Faucet handles

From Joe Transue on Facebook this morning, this piece of hardware from the Pfister company:

(#1) Joe: WTV?

In three languages, a head noun meaning ‘handle’ with the modifier Verve (prenominal in English, postnominal in French and Spanish): Verve handle, poignée Verve, manija Verve.

One reader took Verve to be the noun verve: ‘vigor and spirit or enthusiasm’ (NOAD) and played with that:

Rarely do you see such lively, talented, energetic & animated handles. You are lucky to have found one. Makes lavatory stops much more enjoyable!

But Joe took Verve to be an error, and appealed to me as an authority on errors in speech and writing:

Old post… But Arnold Zwicky do you have any idea what is up with this?
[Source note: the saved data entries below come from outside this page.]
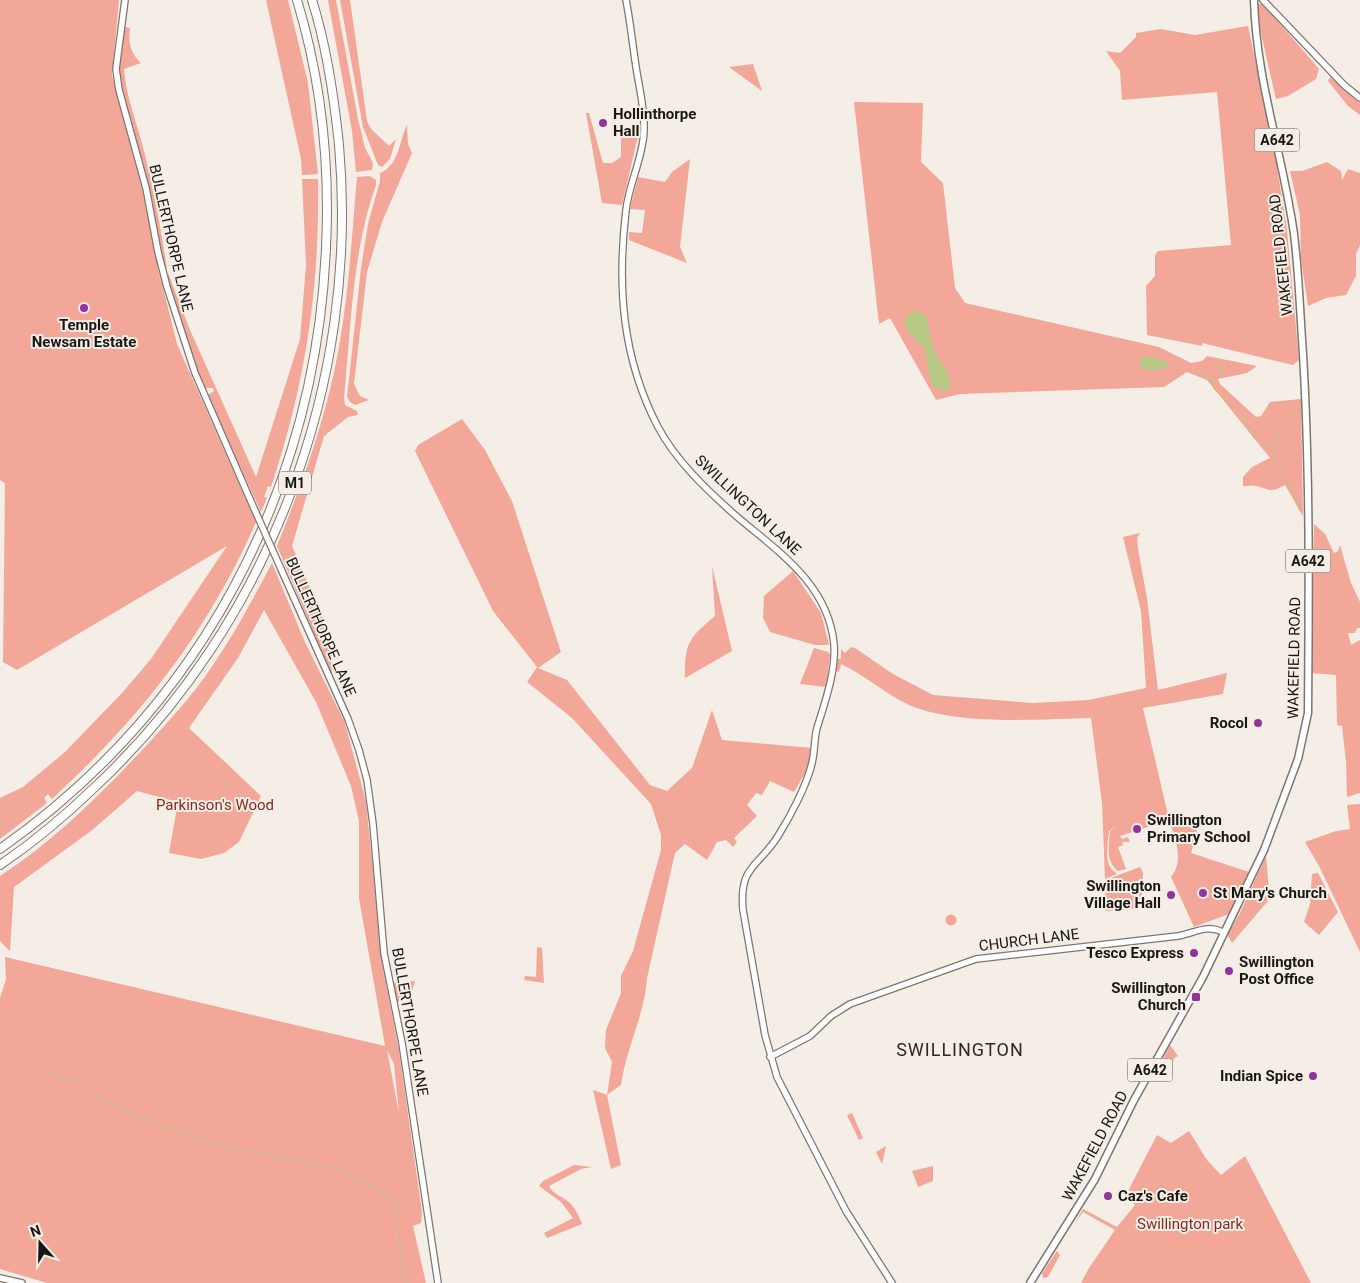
<svg xmlns="http://www.w3.org/2000/svg" width="1360" height="1283" font-family="Roboto,sans-serif">
  <style>
    .green { fill: #f2a799; fill-rule: evenodd }
    .water { fill: #b6c883 }
    .lines { fill: none; stroke-linecap: round; stroke-linejoin: round }
    .stream { stroke: #b6c883; stroke-width: 1 }
    .secondary-casing { stroke: #7c766f; stroke-width: 8 }
    .primary-casing { stroke: #7c766f; stroke-width: 9 }
    .highway-casing { stroke: #7c766f; stroke-width: 10 }
    .secondary { stroke: #fff; stroke-width: 5.5 }
    .primary { stroke: #fff; stroke-width: 6 }
    .highway { stroke: #fff; stroke-width: 8 }
    .secondary-bridge-casing { stroke: #7c766f; stroke-width: 8; stroke-linecap: butt }
    .secondary-bridge { stroke: #fff; stroke-width: 5.5 }
    .poi-dot { fill: #92349d; stroke: #f5eee6; stroke-width: 2 }
    .labels { text-anchor: middle; dominant-baseline: central; stroke-width: 4; stroke-linejoin: round; paint-order: stroke }
    .shield { fill: #f5eee6; stroke: #5b5853; stroke-width: 1 }
    .shield-label { font-size: 14px; font-weight: bold; fill: #191714 }
    .poi-label { font-size: 15px; font-weight: bold; fill: #191714; stroke: #f5eee6; text-anchor: start }
    .street-label { font-size: 15px; fill: #191714; stroke: #f5eee6 }
    .park-label { font-size: 15px; fill: #832b1f; stroke: #f5eee6 }
    .quarter-label { font-size: 18px; letter-spacing: 1px; fill: #2d2822; stroke: #f5eee6 }
  </style>
  <rect width="100%" height="100%" fill="#f5eee6"/>
  <g class="green">
    <path d="M0 0H119L112 75 141 182 159 272 177 344 256 522C208 632 140 718 52 799L48 794 44 798 47 803 0 839V798L23 787 65 752 122 693 151 659 227 546 17 670 3 662 5 483 0 480Z"/>
    <polygon points="266,0 288,0 308,83 318,174 302,175 301,159"/>
    <polygon points="328,0 336,0 358,119 365,148 373,163 372,170 356,172 352,131"/>
    <polygon points="340,0 350,0 367,121 371,129 389,146 396,139 390,159 382,167 378,165 363,127"/>
    <polygon points="1262,3 1319,69 1316,79 1288,96 1276,99 1260,29 1258,5"/>
    <polygon points="1248,26 1276,161 1287,230 1299,360 1293,365 1202,343 1202,346 1147,335 1146,286 1155,276 1155,255 1158,251 1231,245 1217,92 1122,100 1120,71 1106,51 1120,53 1136,37 1136,33 1161,29 1195,35"/>
    <path d="M125 27 130 28C128 42 130 53 141 63L124 69C126 97 137 123 144 151 154 190 161 229 167 269L163 266 146 174 121 89 119 62Z"/>
    <polygon points="753,64 762,91 729,67"/>
    <polygon points="1330,77 1360,103 1360,115 1348,106 1328,81"/>
    <path d="M854 102 923 103 921 162 943 183 955 288 965 303 1159 347 1191 363 1202 361 1207 356 1257 366 1247 373 1218 379 1220 384 1256 417 1261 416 1270 402 1301 399 1303 516 1285 485C1272 492 1273 491 1260 487 1256 485 1248 486 1243 486V477L1252 467 1270 458 1207 380 1187 372 1164 387 960 394 936 400 890 318 879 324Z"/>
    <polygon points="586,113 589,113 603,163 612,163 621,157 621,137 634,134 638,136 622,205 602,203"/>
    <path d="M407 125 408 144 412 153 382 222 367 272 354 384 360 396 369 400 355 405 350 402 347 397 361 268 368 224 380 181V173C399 166 399 141 407 125Z"/>
    <polygon points="690,159 680,247 687,263 629,240 629,232 642,233 645,210 630,209 638,177 665,182 672,172"/>
    <polygon points="1327,162 1341,171 1342,180 1348,169 1360,173 1360,245 1356,254 1356,276 1346,295 1326,298 1308,306 1301,259 1300,215 1290,171 1302,171"/>
    <path d="M370 176 376 180V185C352 252 351 328 344 398L345 405 357 411 358 415 348 417 324 436 292 546 335 647 331 649 332 676 277 546C303 481 327 416 339 347 349 291 352 234 357 177Z"/>
    <path d="M302 179H318C320 289 305 385 271 487L268 486 264 497 267 498 261 512 207 396 214 391 213 388H204L185 337 167 277 168 273 190 330 256 477 300 339 306 265Z"/>
    <path d="M462 419 485 450 512 501 561 652 538 668 567 680 650 785 667 791 692 768 712 710 722 740 812 748 808 768 794 792 770 781 762 795 756 793 747 805 757 816 734 838 737 842 733 847 726 840 717 842 707 860 685 844 675 853 647 978C645 1014 626 1048 621 1085L607 1095 621 1165 611 1169 593 1090 607 1095 612 1062 605 1048 606 1030 621 993V976L633 951 661 850V835L651 804 572 718 527 682 537 667 493 611 415 451 418 445Z"/>
    <polygon points="1314,524 1325,534 1334,553 1338,551 1340,545 1351,583 1360,602 1360,628 1357,628 1355,633 1348,633 1351,645 1360,640 1360,793 1347,797 1346,762 1342,726 1337,725 1336,675 1311,673"/>
    <path d="M1140 533 1137 538 1138 549 1147 598 1158 690 1227 673 1223 694 1143 708 1168 815 1199 824 1191 853 1249 872 1229 914 1194 927 1171 877C1186 858 1173 836 1168 815H1158L1151 817 1154 825 1120 836 1122 839 1128 837 1130 842H1122L1123 845 1118 847 1126 869 1118 871C1105 861 1109 846 1110 831L1118 824 1109 831C1108 846 1102 864 1117 874L1105 879 1102 803 1091 718C1037 719 959 726 909 705 885 694 865 675 841 664L839 672 835 671 834 661 841 658V649L845 653 851 647 855 648 893 674 933 695 1033 703 1088 700 1146 688 1141 611 1123 537Z"/>
    <path d="M272 563 305 642 345 723 366 802 383 968 399 1051 422 1212 421 1223 413 1226 426 1283H47L0 1269V998L6 979 5 957 385 1046 359 898V821L351 786 316 702 264 610 238 658 189 728 261 796 239 842 224 853 201 859 169 853 178 802 137 791 91 831 14 887 10 951 0 941V876C54 841 101 794 145 747 168 722 192 696 211 668 234 635 253 599 272 563ZM387 1050 394 1064 399 1113Z"/>
    <path d="M712 566 732 651 685 678C685 642 688 639 715 616Z"/>
    <polygon points="793,571 821,613 829,645 815,645 770,632 763,618 764,596"/>
    <polygon points="814,648 828,652 830,655 826,687 800,684"/>
    <polygon points="1360,804 1360,952 1319,866 1305,842 1336,831 1350,829 1347,805"/>
    <polygon points="1266,856 1269,892 1267,902 1232,943 1227,934 1239,915"/>
    <polygon points="1140,867 1143,873 1141,908 1106,911 1105,880"/>
    <polygon points="1318,873 1338,912 1319,935 1304,922 1310,904 1312,874"/>
    <circle cx="951" cy="920" r="5.5"/>
    <polygon points="537,947 542,948 544,983 524,980 525,976 536,977"/>
    <polygon points="415,981 411,994 396,1003 394,983"/>
    <polygon points="1170,1045 1178,1056 1173,1059 1174,1061 1157,1071"/>
    <polygon points="852,1113 863,1138 859,1140 847,1115"/>
    <polygon points="1189,1131 1207,1160 1221,1175 1245,1156 1311,1283 1081,1283 1089,1268 1115,1230 1083,1212 1074,1225 1083,1209 1117,1227 1135,1205 1131,1200 1129,1189 1157,1135 1171,1143"/>
    <polygon points="886,1146 882,1164 876,1152"/>
    <path d="M574 1165 592 1167 581 1169 549 1186C552 1194 564 1197 570 1203 576 1210 579 1216 582 1224L547 1238 544 1233 573 1218 561 1202 539 1186 543 1181Z"/>
    <polygon points="933,1166 933,1181 918,1187 912,1171"/>
    <polygon points="1057,1251 1060,1255 1048,1277 1043,1278 1042,1273"/>
  </g>
  <g class="water">
    <path d="M915 311 921 312C932 322 928 337 934 350 940 363 950 370 951 386L948 391C922 391 932 363 924 349 917 337 902 333 905 317Z"/>
    <path d="M1152 357 1170 363C1163 372 1151 371 1141 369L1139 358Z"/>
  </g>
  <g class="lines">
    <g class="stream">
      <polyline points="1220,362 1221,375 1213,382 1214,389 1242,415 1253,437 1273,450 1275,463 1282,471"/>
      <polyline points="1199,372 1205,374 1212,384"/>
      <path d="M1274 449C1276 428 1281 425 1297 412"/>
      <path d="M1283 476C1292 486 1293 499 1300 511"/>
      <polyline points="1360,839 1360,840"/>
      <polyline points="48,1073 81,1085"/>
      <polyline points="95,1094 118,1108 220,1146 327,1166 374,1187 395,1203 397,1222"/>
      <polyline points="398,1231 406,1283"/>
    </g>
    <defs>
      <g id="secondary">
        <polyline points="125,0 116,69 119,90 146,188 158,252 167,287 195,373 249,497"/>
        <path d="M626 0C630 20 632 40 635 60 638 84 645 107 644 131 643 158 629 183 626 210 617 287 622 358 658 427 676 461 707 490 735 515 777 551 828 583 834 644 836 672 825 702 817 728 814 739 815 751 812 763 807 785 790 817 778 836 758 868 739 865 743 910L765 1035 777 1077 846 1211 892 1283"/>
        <polyline points="1263,0 1344,85 1360,98"/>
        <polyline points="281,569 348,719 359,750 367,780 373,824 384,953 402,1043 438,1283"/>
        <path d="M770 1057 810 1036 831 1016 850 1004 976 959 1178 936C1195 933 1206 924 1223 932"/>
        <polyline points="0,1278 22,1283"/>
      </g>
      <path id="primary" d="M1030 1283 1095 1179 1134 1100 1203 977 1237 906 1264 850 1298 759 1308 713C1309 593 1310 473 1303 354 1300 314 1299 274 1294 234 1283 156 1256 79 1254 0"/>
      <g id="highway">
        <path d="M0 849C200 708 315 492 326 248 330 165 321 79 297 0"/>
        <path d="M0 865C34 842 66 815 95 787 270 623 360 383 339 145 334 96 327 47 312 0"/>
      </g>
    </defs>
    <use href="#secondary" class="secondary-casing"/>
    <use href="#primary" class="primary-casing"/>
    <use href="#highway" class="highway-casing"/>
    <use href="#secondary" class="secondary"/>
    <use href="#primary" class="primary"/>
    <use href="#highway" class="highway"/>
    <defs>
      <polyline id="secondary-bridge" points="249,497 281,569"/>
    </defs>
    <use href="#secondary-bridge" class="secondary-bridge-casing"/>
    <use href="#secondary-bridge" class="secondary-bridge"/>
  </g>
  <g class="poi-dot">
    <circle cx="603" cy="123" r="5"/>
    <circle cx="84" cy="308" r="5"/>
    <circle cx="1258" cy="723" r="5"/>
    <circle cx="1137" cy="829" r="5"/>
    <circle cx="1203" cy="893" r="5"/>
    <circle cx="1171" cy="895" r="5"/>
    <circle cx="1194" cy="953" r="5"/>
    <circle cx="1229" cy="971" r="5"/>
    <rect x="1191" y="992" width="10" height="10" rx="2.5"/>
    <circle cx="1313" cy="1076" r="5"/>
    <circle cx="1108" cy="1196" r="5"/>
  </g>
  <g class="labels">
    <g class="shield">
      <rect x="1254.5" y="128.5" width="45" height="23" rx="4"/>
      <rect x="279" y="471.5" width="32" height="23" rx="4"/>
      <rect x="1285.5" y="549.5" width="45" height="23" rx="4"/>
      <rect x="1127.5" y="1058.5" width="45" height="23" rx="4"/>
    </g>
    <g class="shield-label">
      <text x="1277" y="140">A642</text>
      <text x="295" y="483">M1</text>
      <text x="1308" y="561">A642</text>
      <text x="1150" y="1070">A642</text>
    </g>
    <g class="poi-label">
      <text x="613" y="114">Hollinthorpe<tspan x="613" dy="17">Hall</tspan></text>
      <text x="84" y="325" text-anchor="middle">Temple<tspan x="84" dy="17">Newsam Estate</tspan></text>
      <text x="1248" y="723" text-anchor="end">Rocol</text>
      <text x="1147" y="820">Swillington<tspan x="1147" dy="17">Primary School</tspan></text>
      <text x="1161" y="886" text-anchor="end">Swillington<tspan x="1161" dy="17">Village Hall</tspan></text>
      <text x="1213" y="893">St Mary's Church</text>
      <text x="1184" y="953" text-anchor="end">Tesco Express</text>
      <text x="1239" y="962">Swillington<tspan x="1239" dy="17">Post Office</tspan></text>
      <text x="1186" y="988" text-anchor="end">Swillington<tspan x="1186" dy="17">Church</tspan></text>
      <text x="1303" y="1076" text-anchor="end">Indian Spice</text>
      <text x="1118" y="1196">Caz's Cafe</text>
    </g>
    <g class="street-label">
      <text transform="translate(171 238) rotate(77)">BULLERTHORPE LANE</text>
      <text transform="translate(1281 255) rotate(-96)">WAKEFIELD ROAD</text>
      <text transform="translate(748 505) rotate(43)">SWILLINGTON LANE</text>
      <text transform="translate(321 627) rotate(66)">BULLERTHORPE LANE</text>
      <text transform="translate(1294 658) rotate(-89)">WAKEFIELD ROAD</text>
      <text transform="translate(1029 940) rotate(-7)">CHURCH LANE</text>
      <text transform="translate(410 1022) rotate(80)">BULLERTHORPE LANE</text>
      <text transform="translate(1095 1146) rotate(-62)">WAKEFIELD ROAD</text>
    </g>
    <g class="park-label">
      <text x="215" y="805">Parkinson's Wood</text>
      <text x="1190" y="1224">Swillington park</text>
    </g>
    <g class="quarter-label">
      <text x="960" y="1049">SWILLINGTON</text>
    </g>
  </g>
  <g transform="translate(40 1243) rotate(340)" stroke="#f5eee6" stroke-width="4" paint-order="stroke">
  <path d="M0-4L9 19L0 12L-9 19Z" fill="#191714"/>
  <text y="-8" font-size="14" font-weight="bold" text-anchor="middle" fill="#191714">N</text>
  </g>
</svg>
I think this is a seriously strange error. At first I thought it might be some sort of trade name for the part, but I’m about 99% sure they mean VALVE.

But no. As you might have expected from the form Verve in three different languages, not an error — but the name of a type of faucet handle. From the wonderful world of hardware terminology.

A Pfister handle from Home Depot:

(#2) Verve faucet handle up close

This OEM (original equipment manufacturer) 940-333 New style Verve large replacement handle. This genuine part includes polish chrome single handle, set screw and new diverter replacement button. Used to replace diverter handle in tub and shower faucets.

There are a number of variations on the general scheme. I don’t know how this style got the name Verve, but there’s a different style with the equally opaque name Windsor, plus other styles of faucet handles with more descriptive names: Cross, Lever, Tee (or T), and Wheel.